((

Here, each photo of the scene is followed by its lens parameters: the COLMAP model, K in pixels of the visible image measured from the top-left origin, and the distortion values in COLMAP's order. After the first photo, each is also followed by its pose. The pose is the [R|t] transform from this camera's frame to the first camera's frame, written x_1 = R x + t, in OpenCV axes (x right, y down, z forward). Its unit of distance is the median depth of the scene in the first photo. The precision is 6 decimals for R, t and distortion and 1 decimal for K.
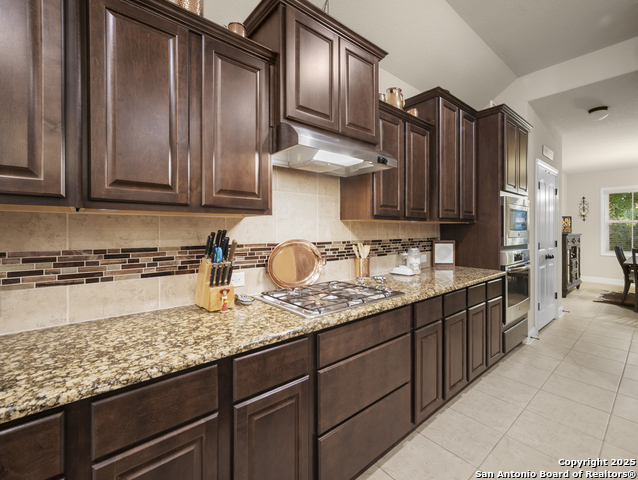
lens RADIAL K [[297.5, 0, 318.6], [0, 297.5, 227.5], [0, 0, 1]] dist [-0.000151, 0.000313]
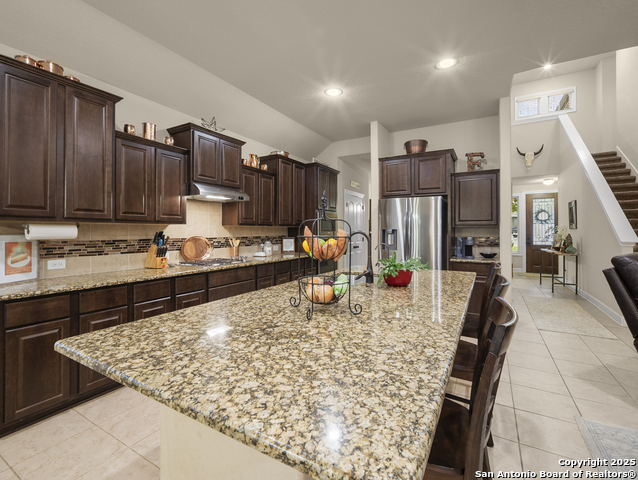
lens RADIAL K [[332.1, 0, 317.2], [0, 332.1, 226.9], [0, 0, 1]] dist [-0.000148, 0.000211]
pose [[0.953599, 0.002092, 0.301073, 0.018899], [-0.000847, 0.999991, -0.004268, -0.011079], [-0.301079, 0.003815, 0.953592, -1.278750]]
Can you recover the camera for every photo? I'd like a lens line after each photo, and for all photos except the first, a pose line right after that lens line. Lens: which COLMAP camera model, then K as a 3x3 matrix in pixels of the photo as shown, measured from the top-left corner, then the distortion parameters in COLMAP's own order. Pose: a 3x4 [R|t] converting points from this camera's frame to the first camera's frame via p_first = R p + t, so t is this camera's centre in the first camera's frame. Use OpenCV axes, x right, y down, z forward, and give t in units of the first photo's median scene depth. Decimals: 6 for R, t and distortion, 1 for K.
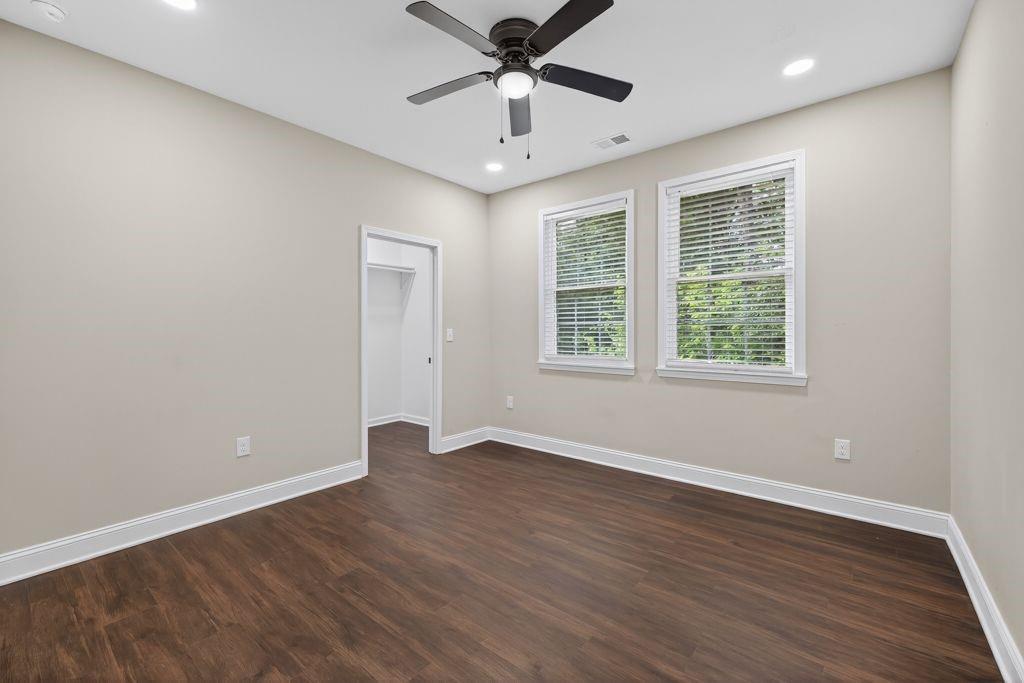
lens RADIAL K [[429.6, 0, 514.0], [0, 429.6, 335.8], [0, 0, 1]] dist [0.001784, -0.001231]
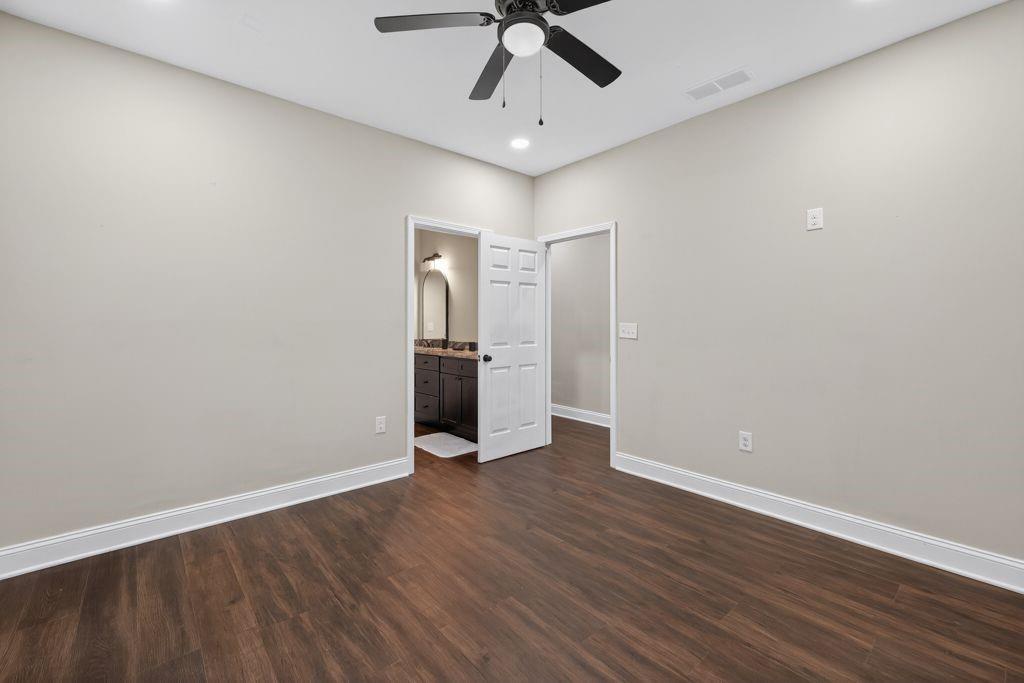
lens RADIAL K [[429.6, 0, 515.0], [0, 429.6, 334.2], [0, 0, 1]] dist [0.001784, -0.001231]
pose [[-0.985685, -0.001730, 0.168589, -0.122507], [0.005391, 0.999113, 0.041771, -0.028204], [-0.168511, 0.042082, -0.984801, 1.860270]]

))

## WORK REQUIRED
Update the lines above by changing every "the first" to "the initial" and leaving everything else as it is. Omit the pictures from your answer.

## TASK RESULT
Here, each photo of the scene is followed by its lens parameters: the COLMAP model, K in pixels of the visible image measured from the top-left origin, and the distortion values in COLMAP's order. After the initial photo, each is also followed by its pose. The pose is the [R|t] transform from this camera's frame to the initial camera's frame, written x_1 = R x + t, in OpenCV axes (x right, y down, z forward). Its unit of distance is the median depth of the scene in the initial photo. The precision is 6 decimals for R, t and distortion and 1 decimal for K.
lens RADIAL K [[297.5, 0, 318.6], [0, 297.5, 227.5], [0, 0, 1]] dist [-0.000151, 0.000313]
lens RADIAL K [[332.1, 0, 317.2], [0, 332.1, 226.9], [0, 0, 1]] dist [-0.000148, 0.000211]
pose [[0.953599, 0.002092, 0.301073, 0.018899], [-0.000847, 0.999991, -0.004268, -0.011079], [-0.301079, 0.003815, 0.953592, -1.278750]]
Can you recover the camera for every photo? I'd like a lens line after each photo, and for all photos except the initial, a pose line right after that lens line. Lens: which COLMAP camera model, then K as a 3x3 matrix in pixels of the photo as shown, measured from the top-left corner, then the distortion parameters in COLMAP's own order. Pose: a 3x4 [R|t] converting points from this camera's frame to the initial camera's frame via p_first = R p + t, so t is this camera's centre in the initial camera's frame. Use OpenCV axes, x right, y down, z forward, and give t in units of the initial photo's median scene depth. Decimals: 6 for R, t and distortion, 1 for K.
lens RADIAL K [[429.6, 0, 514.0], [0, 429.6, 335.8], [0, 0, 1]] dist [0.001784, -0.001231]
lens RADIAL K [[429.6, 0, 515.0], [0, 429.6, 334.2], [0, 0, 1]] dist [0.001784, -0.001231]
pose [[-0.985685, -0.001730, 0.168589, -0.122507], [0.005391, 0.999113, 0.041771, -0.028204], [-0.168511, 0.042082, -0.984801, 1.860270]]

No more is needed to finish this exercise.